• Given problem: Pick up the forum thread about drum sample libraries and continue it from the point where it stops.

They are just marketing victims, its just a library and it has many flaws just as anything else out there.
People mostly praise it just because its the most recent one and because it features a nice new shiny GUI, not because they compared it to others.

personally I find it to be barely usable for my needs. 
the room is just too big and it impossible to get that mid-sized smack out of it. Its just my taste I guess, but I don't like the room.
the shells sound nice, but I cant use it for that big rock drum sound. 

I like it when I need a completely dry sound though, its fine.
I find the hits lack some weight in the loudest dynamics layer. So its limited in this regard aswell.


----------



## Henu (Jun 12, 2018)

Blah, I call bullshit on that. As a composer, producer and a mixing engineer I can say there is a TON what you _can_ do with SD3 and way less you can't. You could already pretty much do all that in SD2 already, but SD3 is way more versatile and packs way more details than any of the competitors at the moment. And I've used plenty of "those others" as well.

You can use the in-the-box sound if you want to, but it has it's limits. The best results come when you treat it like you would treat a normal acoustic kit: 3rd party plugins, proper mixing and even sample replacing or layering. The cymbal/ HH- section is already what is worth the price alone IMO, and the raw sounds are very good for constructing the kit needed for your session. And naturally, nothing in the world forbids you to use another library for, say, that snare you just couldn't get out of the raw samples.

The technology is alreayd "there" and SD3 is currently the most versatile and realistic- sounding drum VST in the market if you ask me. The next question is, how much are we trying in order to take advantage on that technology?


----------



## artomatic (Jun 12, 2018)

Electronic drums? Try Toontrack's "Electronic EZX".

https://www.toontrack.com/product/electronic-ezx/


----------



## jmauz (Jun 12, 2018)

• Data rows:
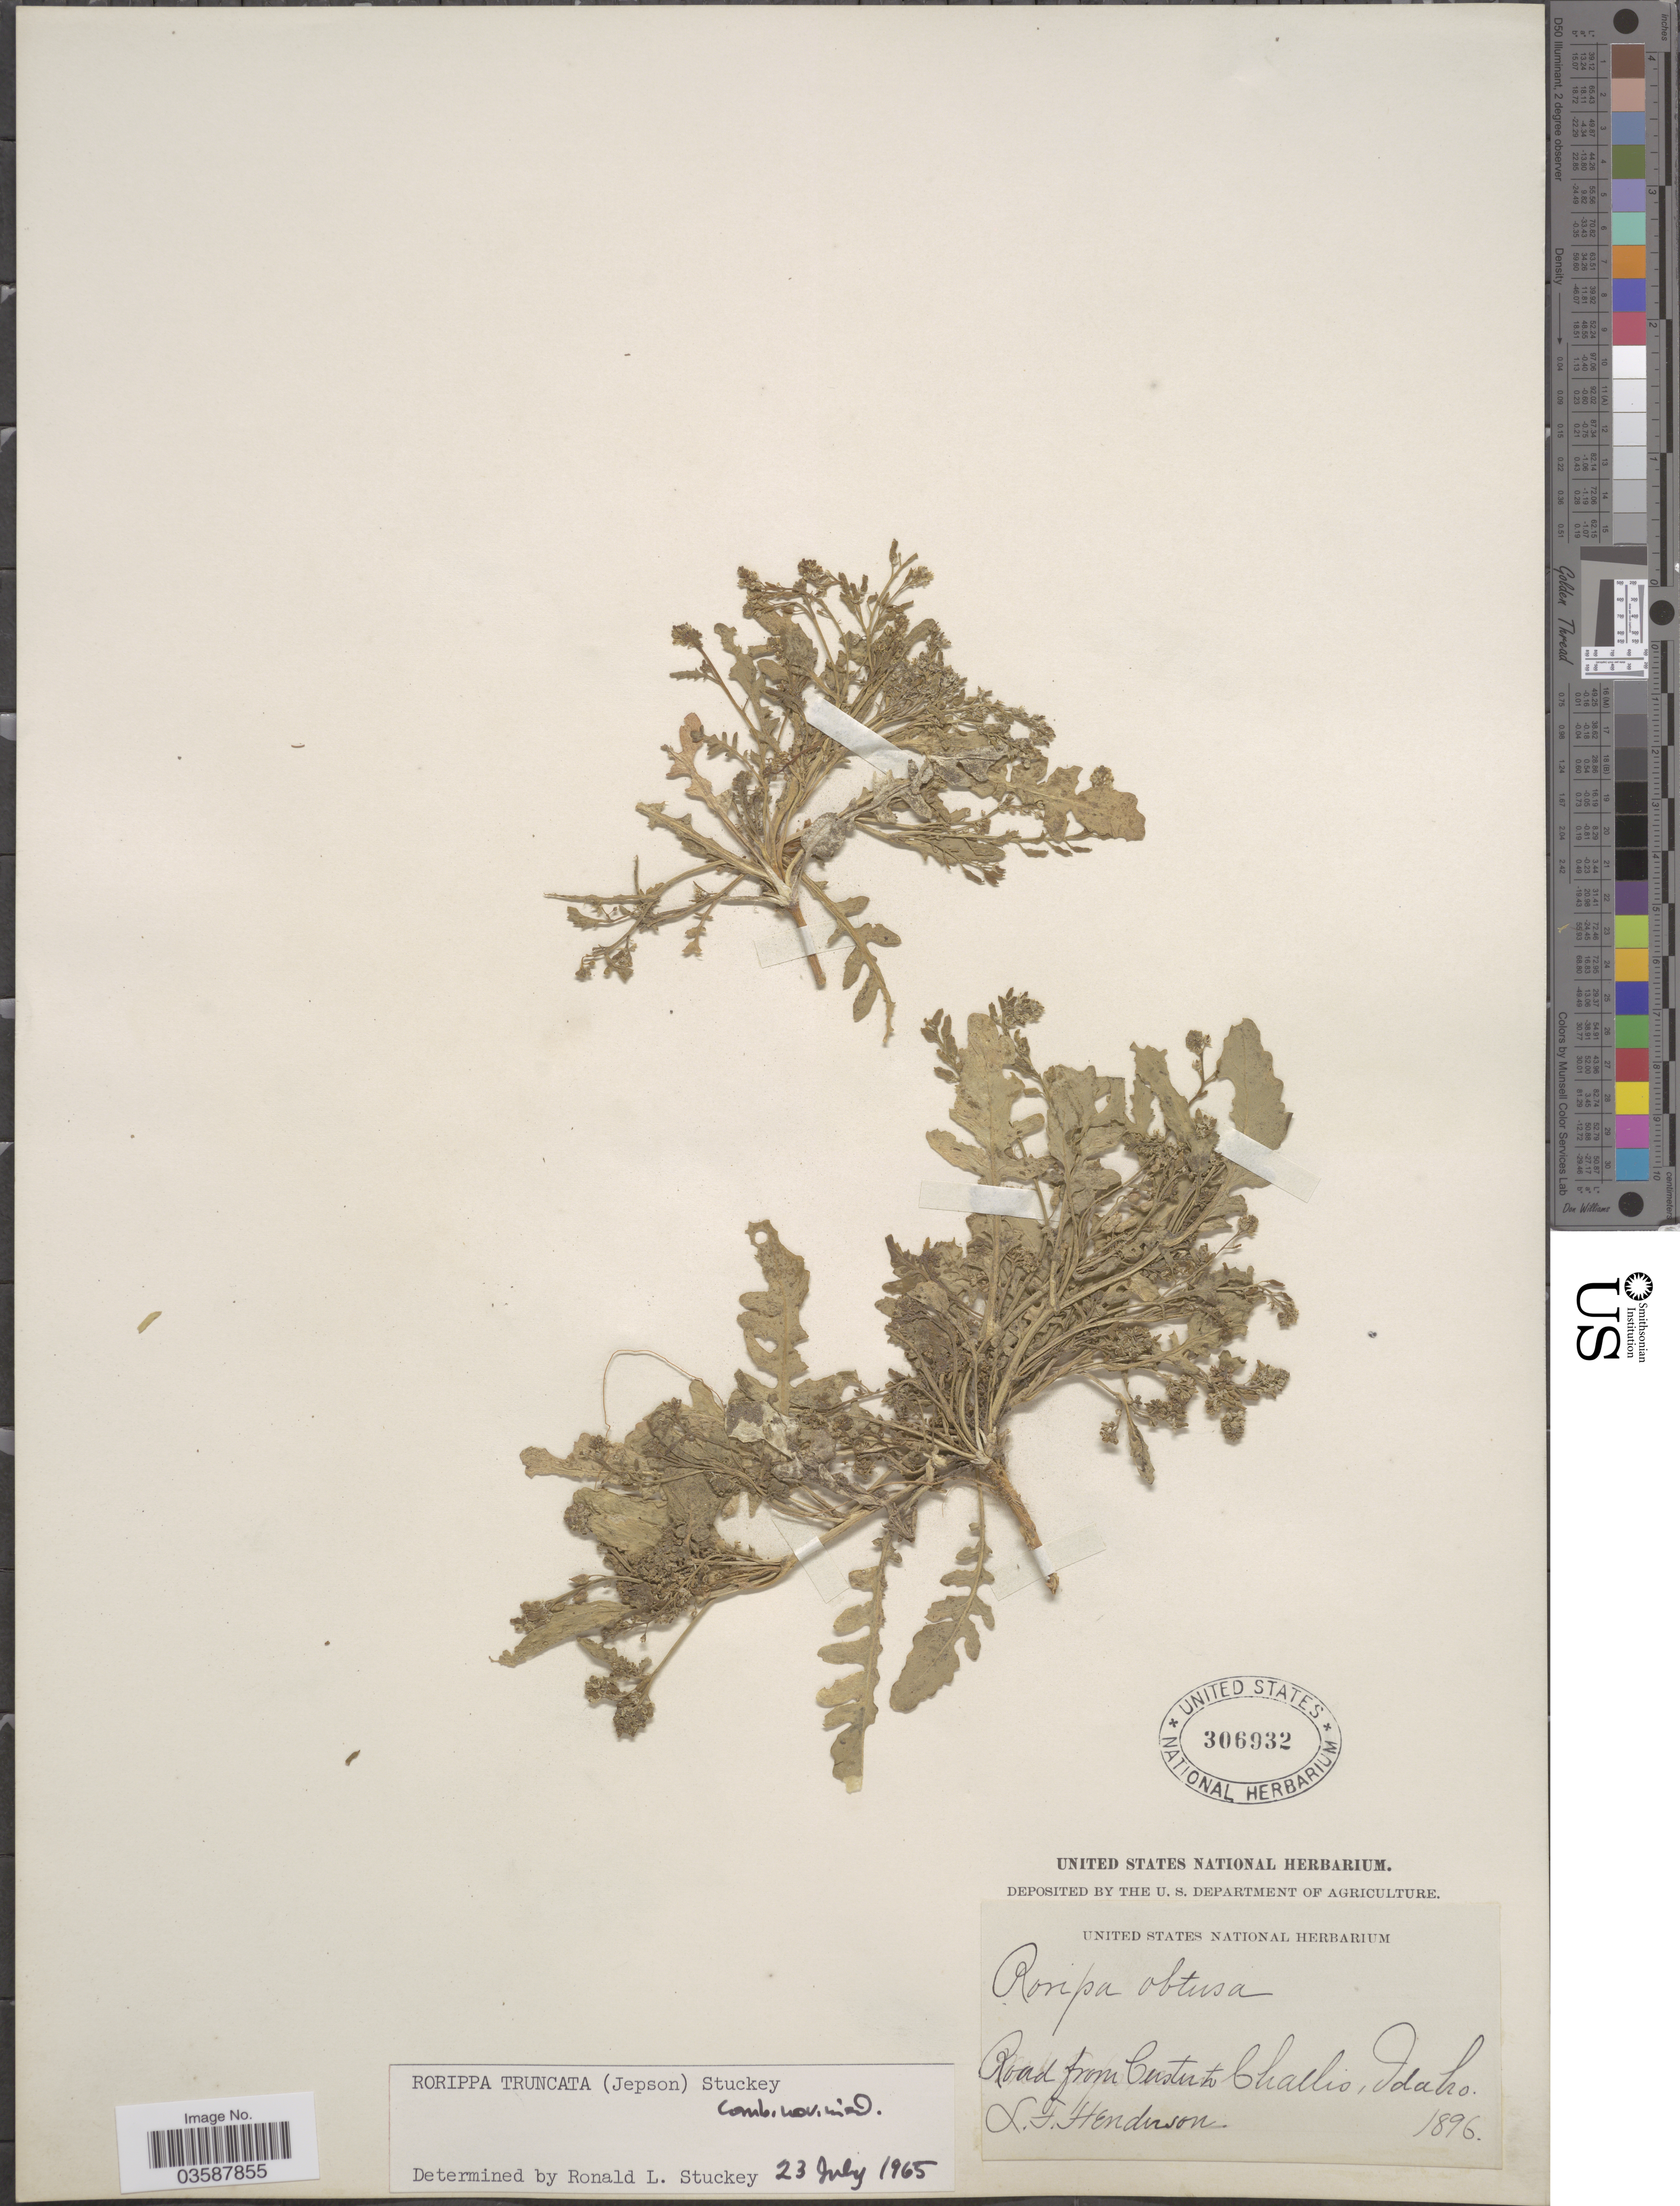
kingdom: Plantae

==

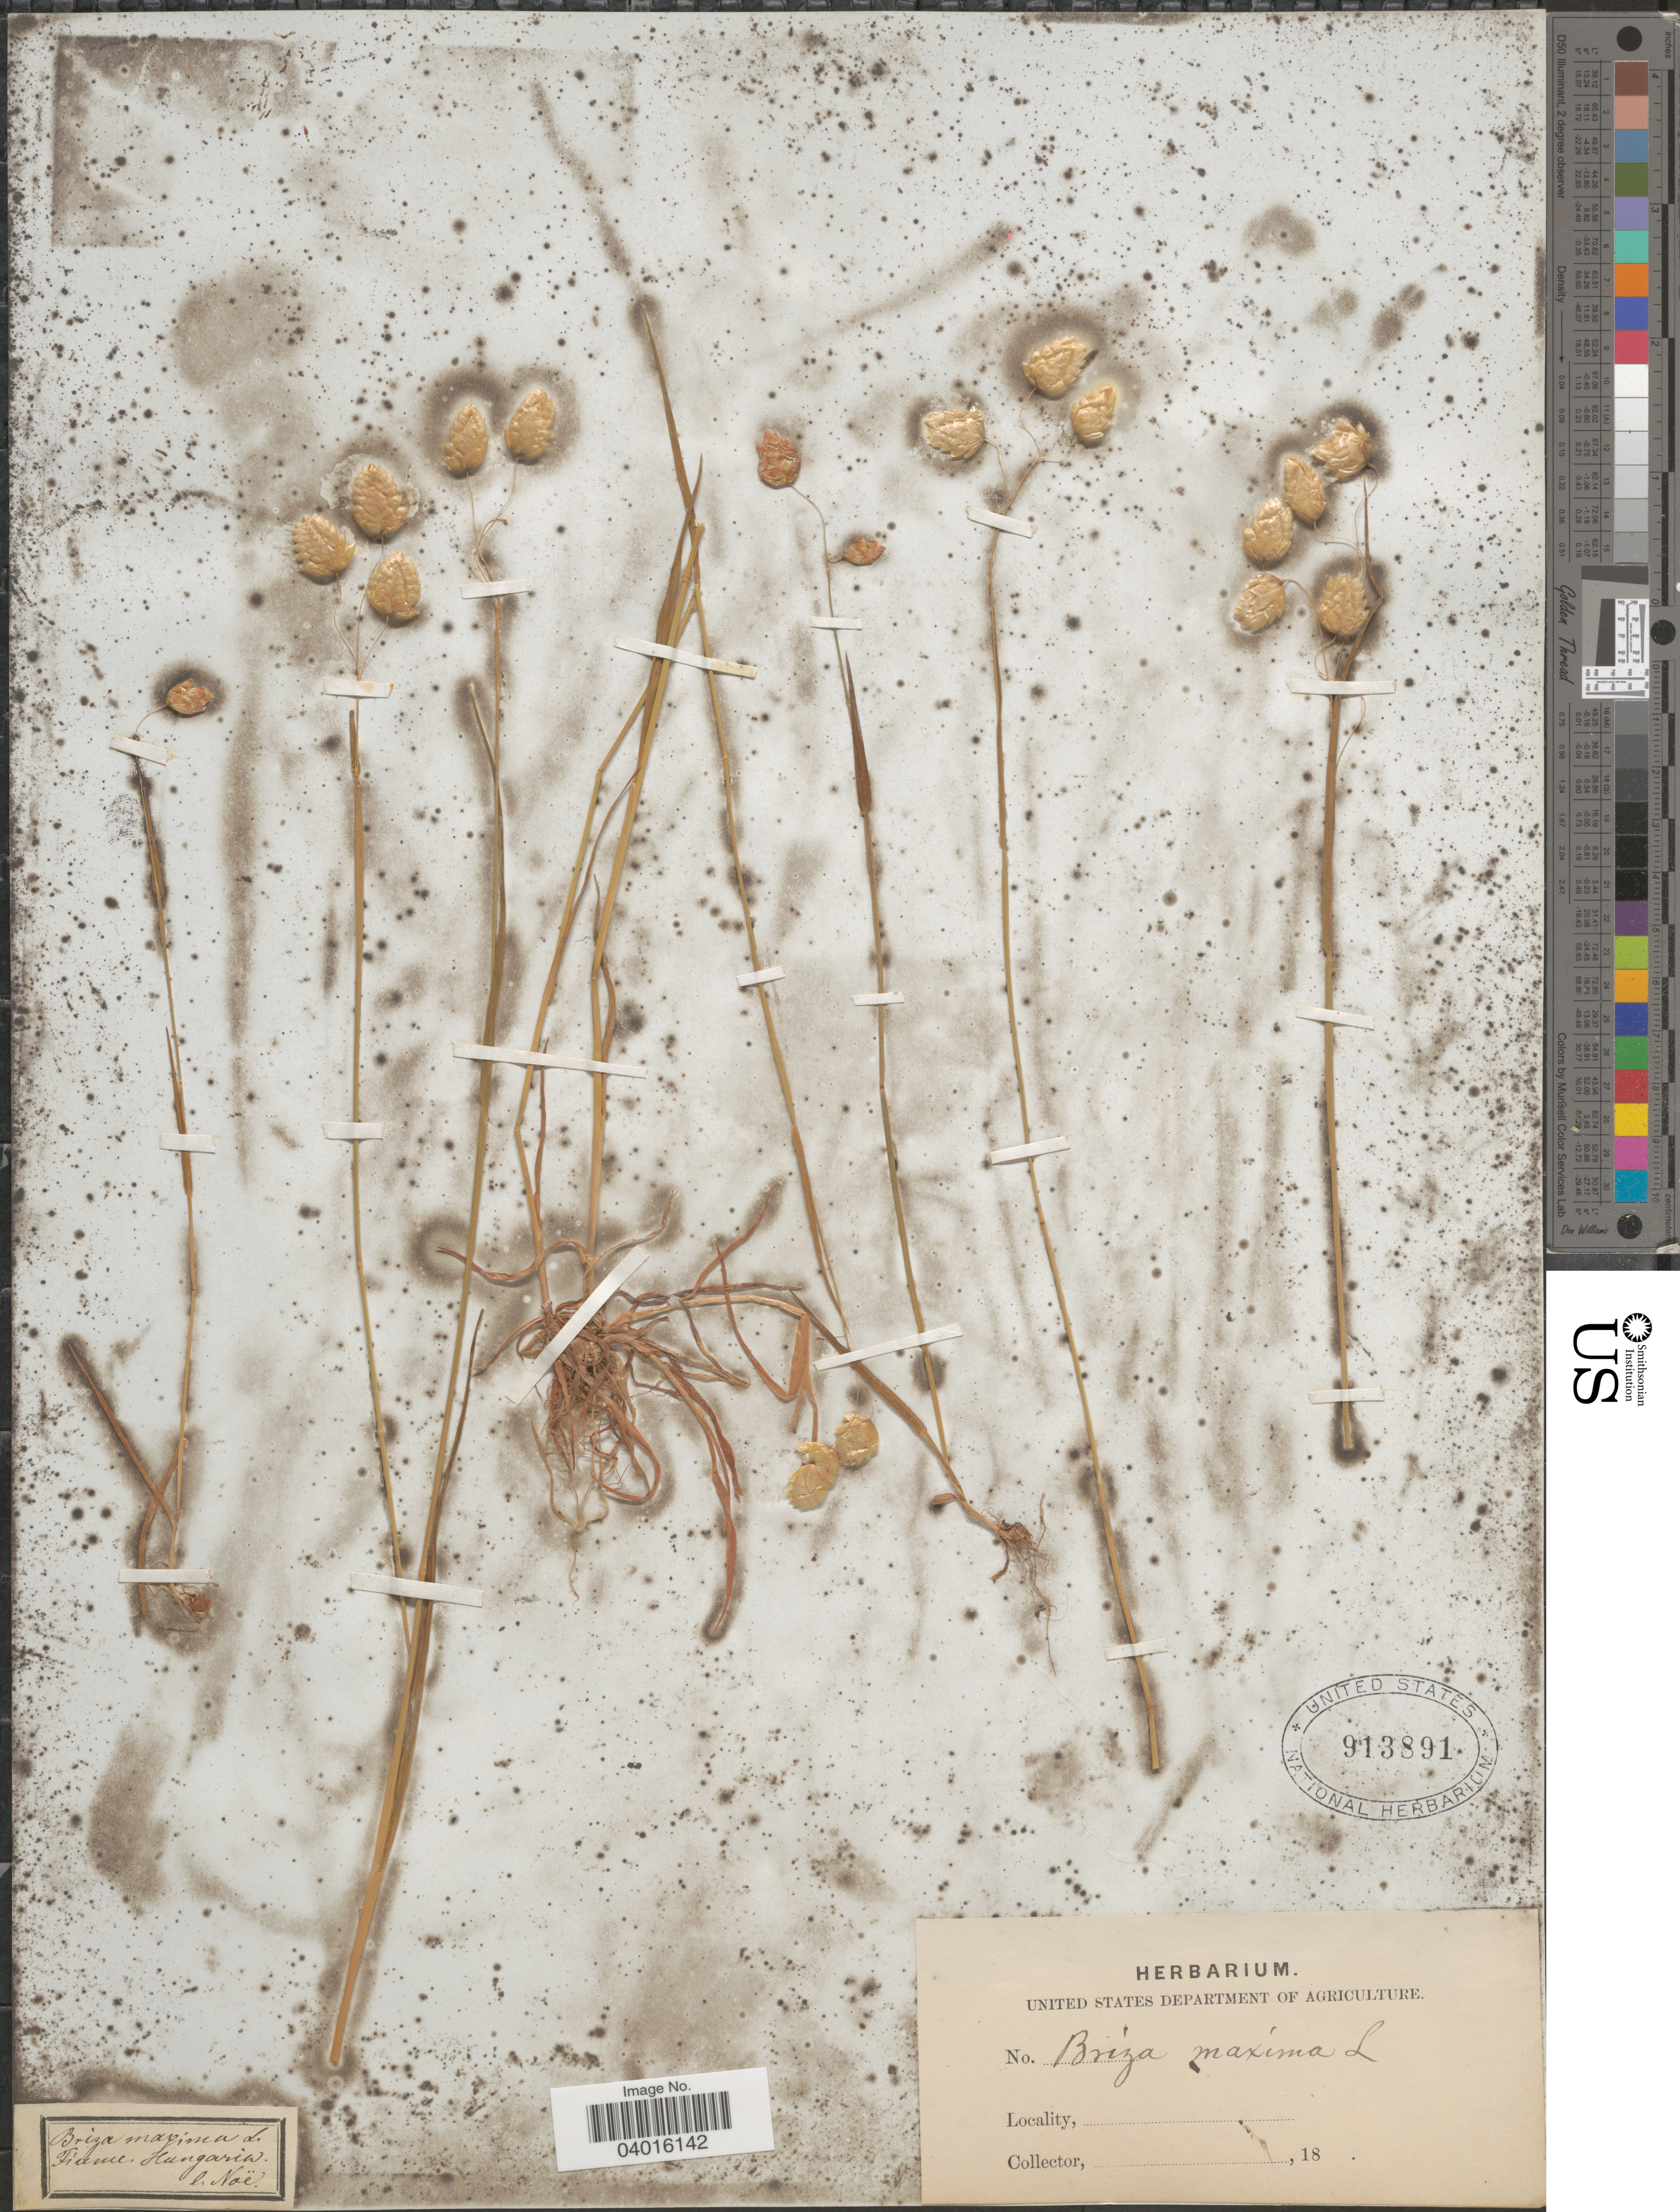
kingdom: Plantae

• Answer to the task:
I've been a session drummer for over 20 years. Over the last 6 years or so I've programmed more tracks for clients using Superior Drummer than I have playing them live. Jazz, funk, country, folk, hard rock, heavy metal, you name it, I've done it. Would I rather do all of them live? Of course, but when someone asks me to produce drum tracks without a studio budget I have to compromise somehow. 

I've tried all of the major drumset libraries and no one comes close to SD in terms of sound quality, realism, ease of use and versatility. I use it every day; it's on thousands of tracks I've written.

EDIT: In terms of electronic drums, that's easy. Just use your favorite sampler/triggerer and start collecting samples. I prefer Battery but that's just because I've been using it for 10 years. It DOES come with a ton of stuff right out the box.


----------



## Henu (Jun 12, 2018)

+ 1 on Battery on electronics! (Ok, ok.... when I'm lazy I just go with Groove Agent one. :D )


----------



## kavinsky (Jun 12, 2018)

Henu said:


> Blah, I call bullshit on that.


I'm sorry but all of your points sound like slogans, not like arguments.



Henu said:


> As a composer, producer and a mixing engineer I can say.....
> SD3 is way more versatile and packs way more details than any of the competitors at the moment. And I've used plenty of "those others" as well.


No, its not any more detailed than competitors. It has around 40 samples per drum, which by today standards is not a lot. Roughly the same sample count as it was 10 years ago when SD2 was released.
Versatile? Nope, its recorded in a single huge-sized scoring stage. You can shorten the decay artificially but it won't sound like another room sadly.
If you really used "plenty of others" you should already know that. But yeah.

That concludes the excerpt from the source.